Problem to work on: Reproduce the lines from the start of the material up to and including the line with "Navy Master-at-Arms Eligible", swapping "Support" for "Backing" and keeping everything else the same. Leave the pictures out.

(Collected data)
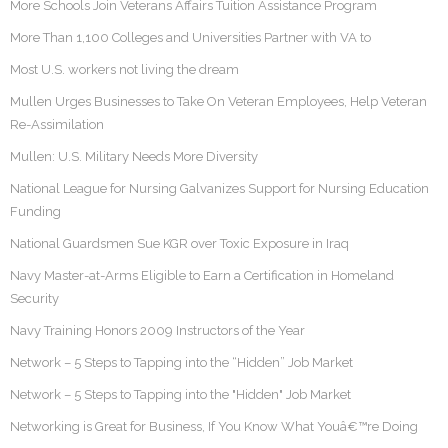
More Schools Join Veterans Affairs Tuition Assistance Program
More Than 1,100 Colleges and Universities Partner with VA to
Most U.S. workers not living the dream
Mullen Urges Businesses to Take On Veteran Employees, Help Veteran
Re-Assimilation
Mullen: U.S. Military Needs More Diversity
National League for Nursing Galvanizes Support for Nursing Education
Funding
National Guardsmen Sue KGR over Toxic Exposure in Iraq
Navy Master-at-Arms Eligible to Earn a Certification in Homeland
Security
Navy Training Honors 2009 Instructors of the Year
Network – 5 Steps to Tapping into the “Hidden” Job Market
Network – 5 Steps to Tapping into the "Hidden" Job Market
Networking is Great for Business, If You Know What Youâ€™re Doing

The answer:
More Schools Join Veterans Affairs Tuition Assistance Program
More Than 1,100 Colleges and Universities Partner with VA to
Most U.S. workers not living the dream
Mullen Urges Businesses to Take On Veteran Employees, Help Veteran
Re-Assimilation
Mullen: U.S. Military Needs More Diversity
National League for Nursing Galvanizes Backing for Nursing Education
Funding
National Guardsmen Sue KGR over Toxic Exposure in Iraq
Navy Master-at-Arms Eligible to Earn a Certification in Homeland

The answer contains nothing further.